◆ **TASK TO CARRY OUT**: At the line containing "Rendered at 1241 by 1754 pixels.", begin retyping, and continue word for word until the records below run out.

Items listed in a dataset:
┌────────
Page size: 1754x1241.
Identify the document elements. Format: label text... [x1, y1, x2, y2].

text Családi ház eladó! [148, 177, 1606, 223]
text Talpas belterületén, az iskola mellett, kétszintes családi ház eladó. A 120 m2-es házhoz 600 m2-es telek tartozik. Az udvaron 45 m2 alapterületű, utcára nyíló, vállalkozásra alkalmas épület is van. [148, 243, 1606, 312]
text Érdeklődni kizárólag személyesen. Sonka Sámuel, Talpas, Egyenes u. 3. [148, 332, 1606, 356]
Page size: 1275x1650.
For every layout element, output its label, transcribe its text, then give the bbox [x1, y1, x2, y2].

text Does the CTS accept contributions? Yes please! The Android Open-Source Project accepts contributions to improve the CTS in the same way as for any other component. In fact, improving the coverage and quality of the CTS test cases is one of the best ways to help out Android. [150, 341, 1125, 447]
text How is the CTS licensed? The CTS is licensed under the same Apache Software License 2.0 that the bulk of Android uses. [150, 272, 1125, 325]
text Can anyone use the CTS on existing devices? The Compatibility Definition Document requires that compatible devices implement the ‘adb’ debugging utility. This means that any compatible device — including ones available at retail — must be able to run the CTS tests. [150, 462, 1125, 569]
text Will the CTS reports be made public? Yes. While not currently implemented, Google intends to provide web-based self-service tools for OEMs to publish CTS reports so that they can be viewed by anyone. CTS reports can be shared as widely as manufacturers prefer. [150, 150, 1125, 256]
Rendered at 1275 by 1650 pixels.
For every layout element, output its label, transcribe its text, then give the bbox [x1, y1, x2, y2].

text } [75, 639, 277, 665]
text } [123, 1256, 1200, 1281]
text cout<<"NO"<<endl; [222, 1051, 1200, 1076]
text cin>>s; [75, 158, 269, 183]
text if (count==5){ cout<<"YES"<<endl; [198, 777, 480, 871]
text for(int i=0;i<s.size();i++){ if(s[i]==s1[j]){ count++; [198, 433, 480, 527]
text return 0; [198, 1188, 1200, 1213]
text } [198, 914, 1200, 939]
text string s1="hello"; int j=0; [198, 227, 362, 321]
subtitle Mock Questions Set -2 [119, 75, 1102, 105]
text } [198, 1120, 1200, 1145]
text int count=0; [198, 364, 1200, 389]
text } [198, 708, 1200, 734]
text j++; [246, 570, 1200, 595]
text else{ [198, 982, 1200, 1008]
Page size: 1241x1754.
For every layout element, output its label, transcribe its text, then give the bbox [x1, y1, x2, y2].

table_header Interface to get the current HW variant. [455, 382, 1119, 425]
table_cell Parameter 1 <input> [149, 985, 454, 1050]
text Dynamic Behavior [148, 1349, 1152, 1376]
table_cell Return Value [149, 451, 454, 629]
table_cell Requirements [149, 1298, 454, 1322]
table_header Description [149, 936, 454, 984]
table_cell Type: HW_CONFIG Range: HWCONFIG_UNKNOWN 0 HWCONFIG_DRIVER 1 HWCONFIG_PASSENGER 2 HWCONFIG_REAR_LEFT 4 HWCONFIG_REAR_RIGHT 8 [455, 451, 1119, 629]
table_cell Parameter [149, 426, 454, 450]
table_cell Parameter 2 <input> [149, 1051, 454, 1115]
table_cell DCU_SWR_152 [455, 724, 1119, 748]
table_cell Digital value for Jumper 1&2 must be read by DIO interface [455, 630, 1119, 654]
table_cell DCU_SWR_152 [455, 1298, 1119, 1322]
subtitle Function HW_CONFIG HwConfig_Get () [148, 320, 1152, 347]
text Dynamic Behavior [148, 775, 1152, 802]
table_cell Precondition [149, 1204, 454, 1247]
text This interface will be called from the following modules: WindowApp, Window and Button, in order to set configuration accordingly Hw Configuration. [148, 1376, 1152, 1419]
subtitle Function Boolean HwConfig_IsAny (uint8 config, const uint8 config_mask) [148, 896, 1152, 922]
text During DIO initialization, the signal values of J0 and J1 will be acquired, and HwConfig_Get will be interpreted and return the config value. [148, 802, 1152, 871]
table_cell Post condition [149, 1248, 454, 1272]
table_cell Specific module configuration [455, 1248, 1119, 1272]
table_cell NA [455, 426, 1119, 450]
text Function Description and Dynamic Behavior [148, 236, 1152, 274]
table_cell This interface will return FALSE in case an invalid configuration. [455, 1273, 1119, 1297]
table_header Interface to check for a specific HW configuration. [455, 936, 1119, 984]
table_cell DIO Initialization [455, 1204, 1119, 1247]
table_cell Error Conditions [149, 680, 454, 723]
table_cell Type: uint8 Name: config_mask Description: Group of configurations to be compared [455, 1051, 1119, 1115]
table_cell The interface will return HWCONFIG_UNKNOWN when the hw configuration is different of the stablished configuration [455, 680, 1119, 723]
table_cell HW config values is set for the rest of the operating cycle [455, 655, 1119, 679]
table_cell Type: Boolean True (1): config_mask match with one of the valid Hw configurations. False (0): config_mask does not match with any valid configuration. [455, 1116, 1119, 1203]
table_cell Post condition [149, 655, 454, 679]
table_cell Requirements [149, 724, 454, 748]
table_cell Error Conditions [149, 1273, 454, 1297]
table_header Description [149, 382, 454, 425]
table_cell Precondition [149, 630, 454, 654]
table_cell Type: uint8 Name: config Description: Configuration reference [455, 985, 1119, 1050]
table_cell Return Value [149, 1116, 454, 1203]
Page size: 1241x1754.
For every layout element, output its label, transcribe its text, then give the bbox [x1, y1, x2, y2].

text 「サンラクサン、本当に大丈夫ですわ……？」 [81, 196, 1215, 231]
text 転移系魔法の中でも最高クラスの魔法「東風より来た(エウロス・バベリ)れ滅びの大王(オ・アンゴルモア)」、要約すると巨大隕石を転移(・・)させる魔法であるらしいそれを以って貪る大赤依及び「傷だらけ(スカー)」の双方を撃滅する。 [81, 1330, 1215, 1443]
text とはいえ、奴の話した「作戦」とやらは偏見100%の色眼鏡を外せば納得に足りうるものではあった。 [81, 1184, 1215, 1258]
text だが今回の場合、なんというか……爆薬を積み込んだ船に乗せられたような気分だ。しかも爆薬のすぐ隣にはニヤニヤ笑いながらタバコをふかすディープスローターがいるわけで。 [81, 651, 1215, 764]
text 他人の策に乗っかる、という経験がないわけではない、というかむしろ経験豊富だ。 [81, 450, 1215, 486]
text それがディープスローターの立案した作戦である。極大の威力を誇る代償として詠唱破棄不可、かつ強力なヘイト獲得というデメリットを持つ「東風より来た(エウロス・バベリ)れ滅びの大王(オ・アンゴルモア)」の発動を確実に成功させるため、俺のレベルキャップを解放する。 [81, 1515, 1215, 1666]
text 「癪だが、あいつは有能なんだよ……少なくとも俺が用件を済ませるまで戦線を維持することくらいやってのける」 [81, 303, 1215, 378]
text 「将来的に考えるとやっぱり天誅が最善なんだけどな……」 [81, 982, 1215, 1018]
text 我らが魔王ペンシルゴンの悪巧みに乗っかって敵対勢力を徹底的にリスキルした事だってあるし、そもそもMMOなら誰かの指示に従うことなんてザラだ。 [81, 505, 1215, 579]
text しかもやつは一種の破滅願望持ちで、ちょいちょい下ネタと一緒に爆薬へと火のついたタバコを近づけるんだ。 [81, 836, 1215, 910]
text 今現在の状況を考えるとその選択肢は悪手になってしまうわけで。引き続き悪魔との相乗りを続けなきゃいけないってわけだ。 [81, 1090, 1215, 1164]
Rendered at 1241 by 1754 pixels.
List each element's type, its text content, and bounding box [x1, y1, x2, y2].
└────────
◆ **ANSWER SPACE**:
Rendered at 1241 by 1754 pixels.
List each element's type, its text content, and bounding box [x1, y1, x2, y2].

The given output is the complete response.